[Opening Data provided section]

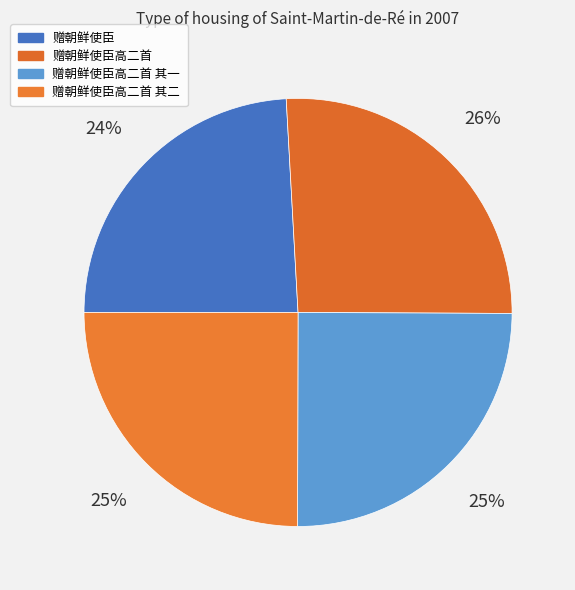

What is the smallest slice in the pie chart?

赠朝鲜使臣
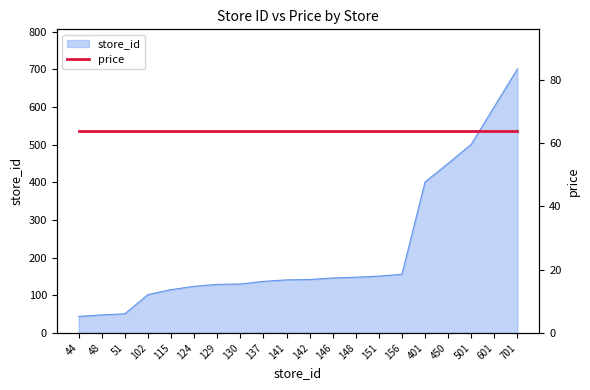

The chart shows a value of 224 at 130. True or false?

False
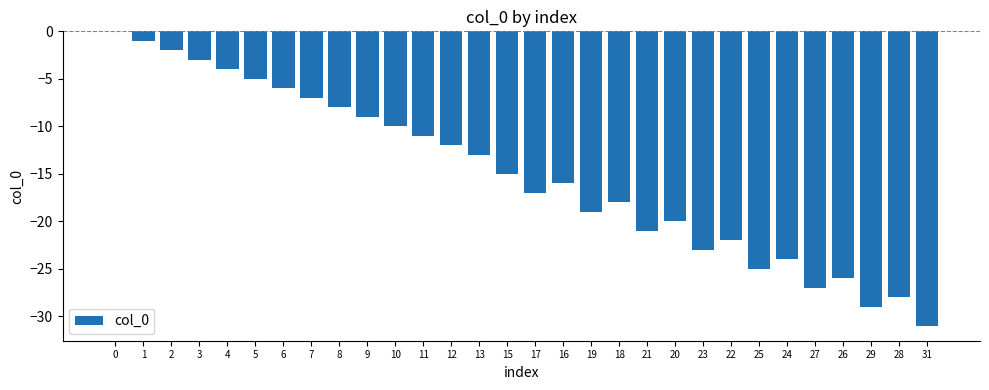

Count the number of values greater than -15.

14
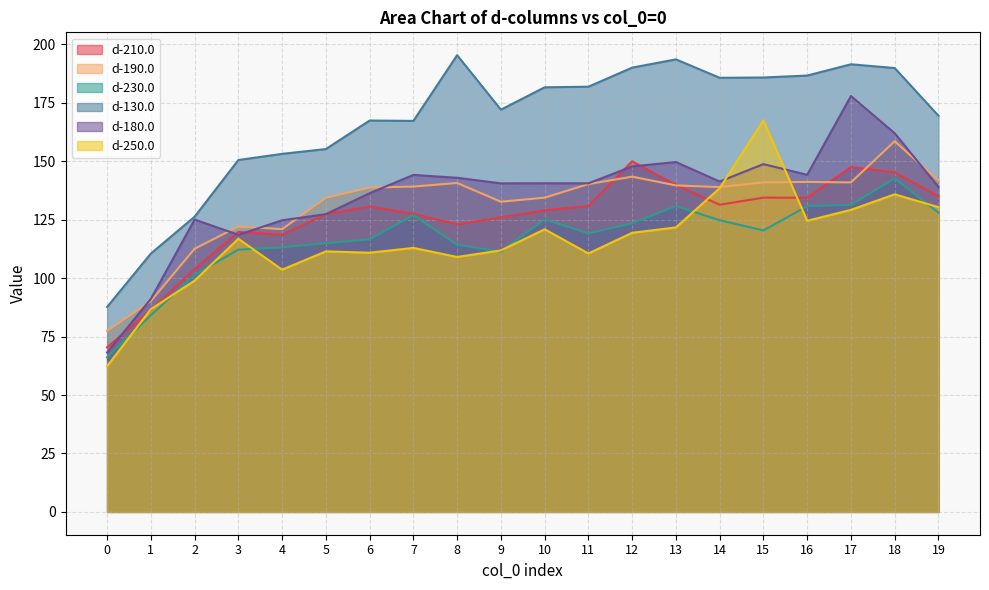

What is the difference between the maximum and minimum values in the d-180.0 series?

109.7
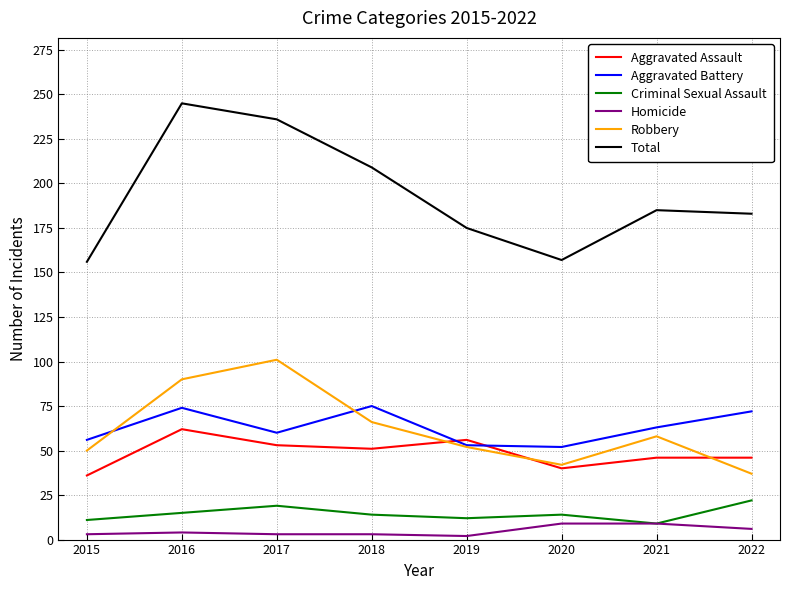

At which category is the sum across all series the highest?

2016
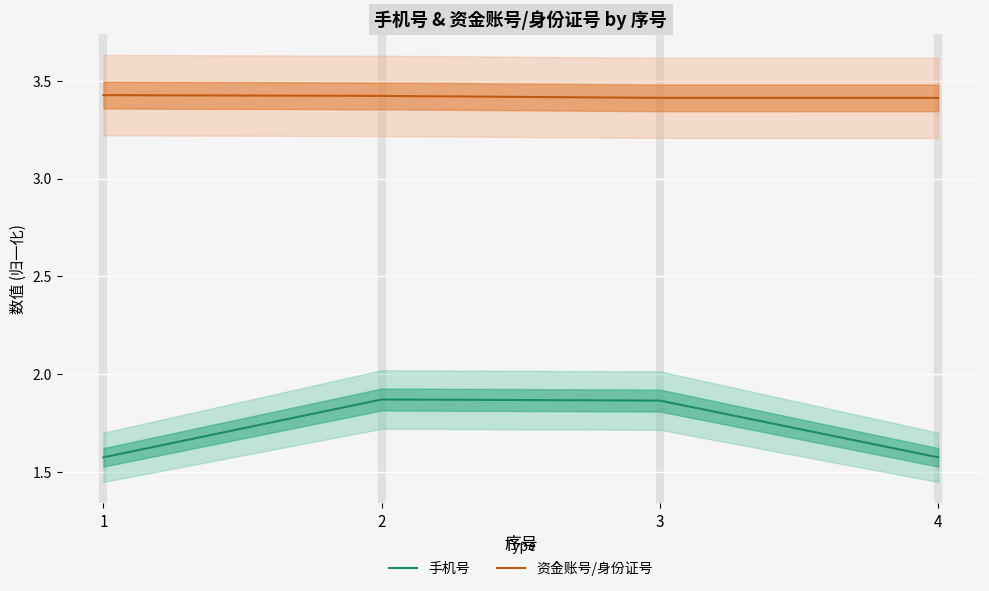

Which series has the widest spread of values?

手机号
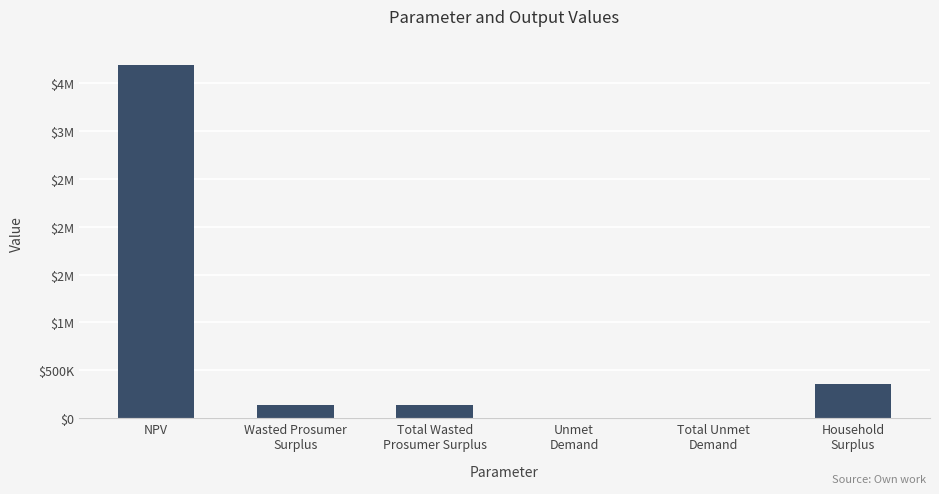

Reading right to left, list all the values displayed in this chart.

360437.0	4106.7	4106.7	138749.2	138749.2	3690651.0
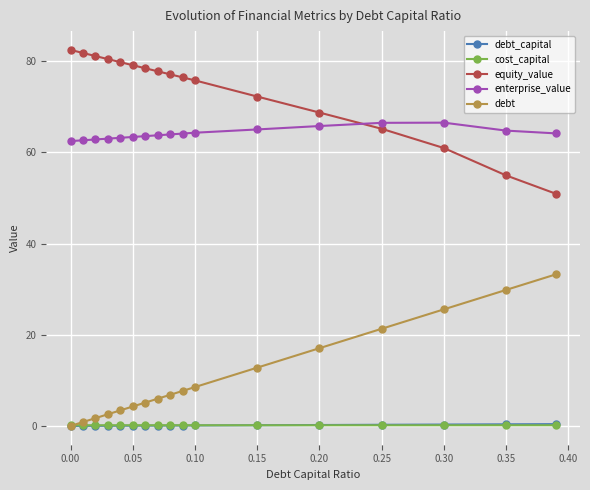

What are all the series names shown in the legend?

debt_capital, cost_capital, equity_value, enterprise_value, debt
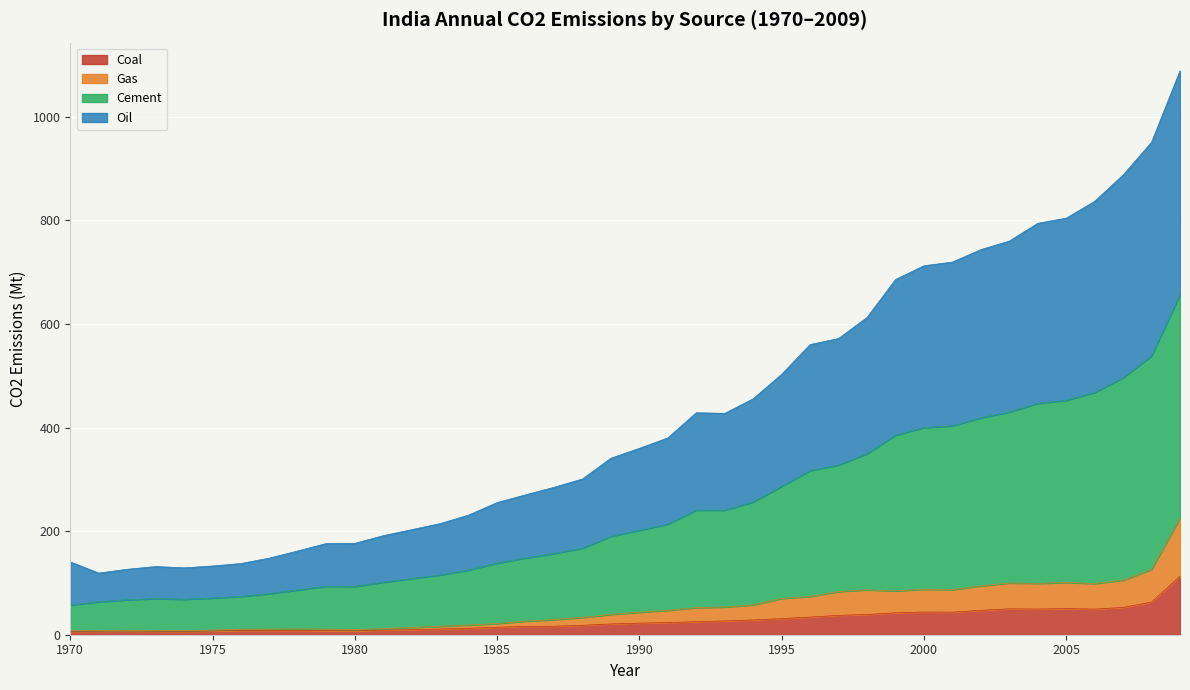

At which category is the sum across all series the highest?

2009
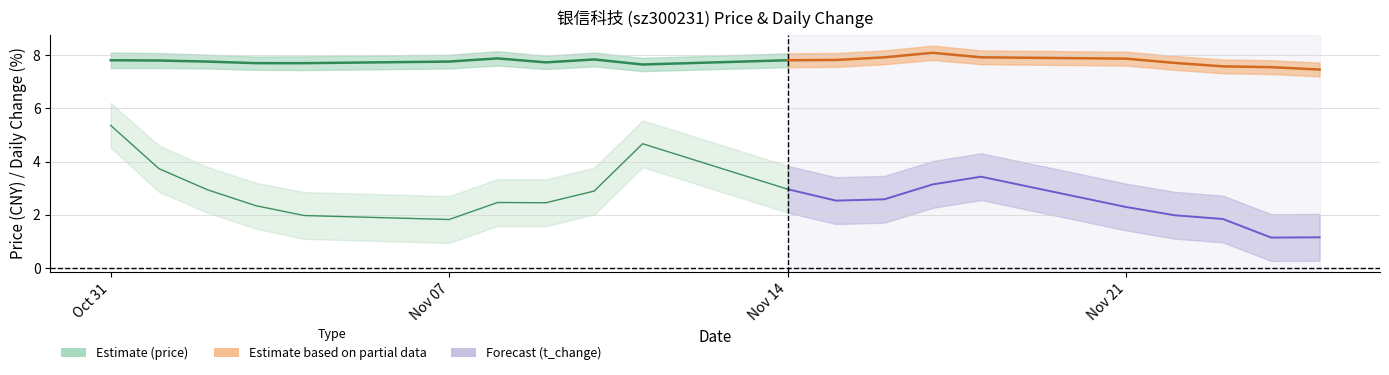

True or false: price has more than 2 interior local peaks.

True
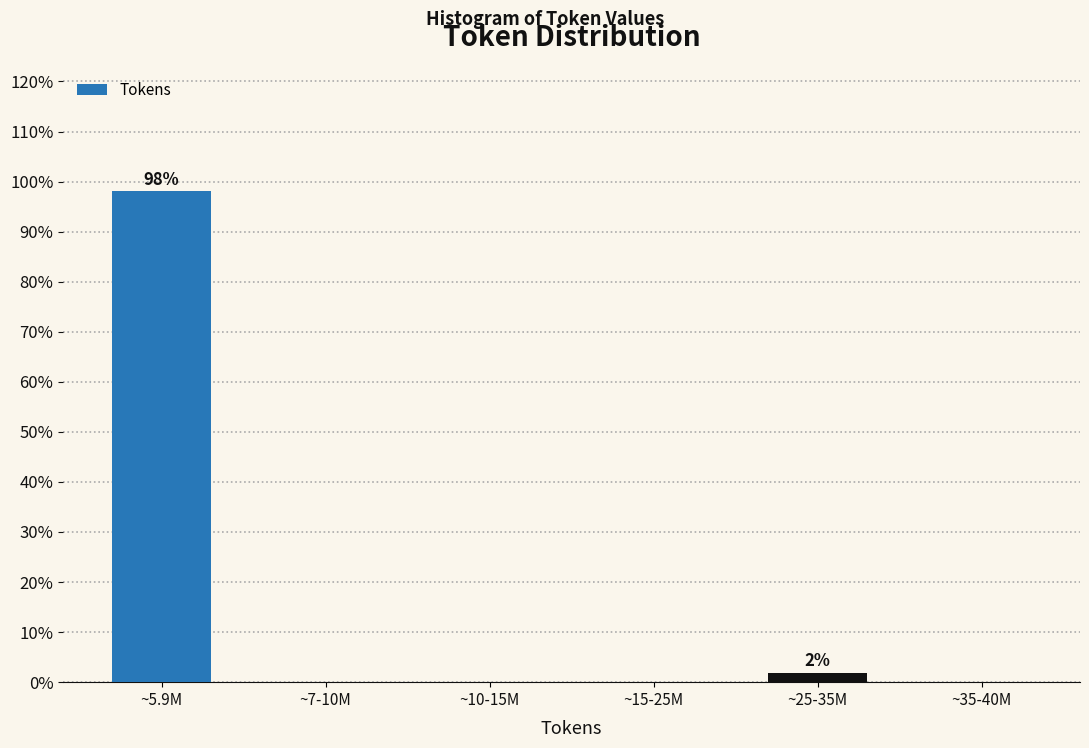

Reading left to right, what are all the values shown in this chart?

~5.9M=98.1	~7-10M=0.0	~10-15M=0.0	~15-25M=0.0	~25-35M=1.9	~35-40M=0.0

[Closing Data provided section]

_About this task_. Pull out every line of the listing above that contains the word "values", copying each one unchanged.

_Expected answer_.
Count the number of values greater than -15.
What is the difference between the maximum and minimum values in the d-180.0 series?
Which series has the widest spread of values?
Reading right to left, list all the values displayed in this chart.
Reading left to right, what are all the values shown in this chart?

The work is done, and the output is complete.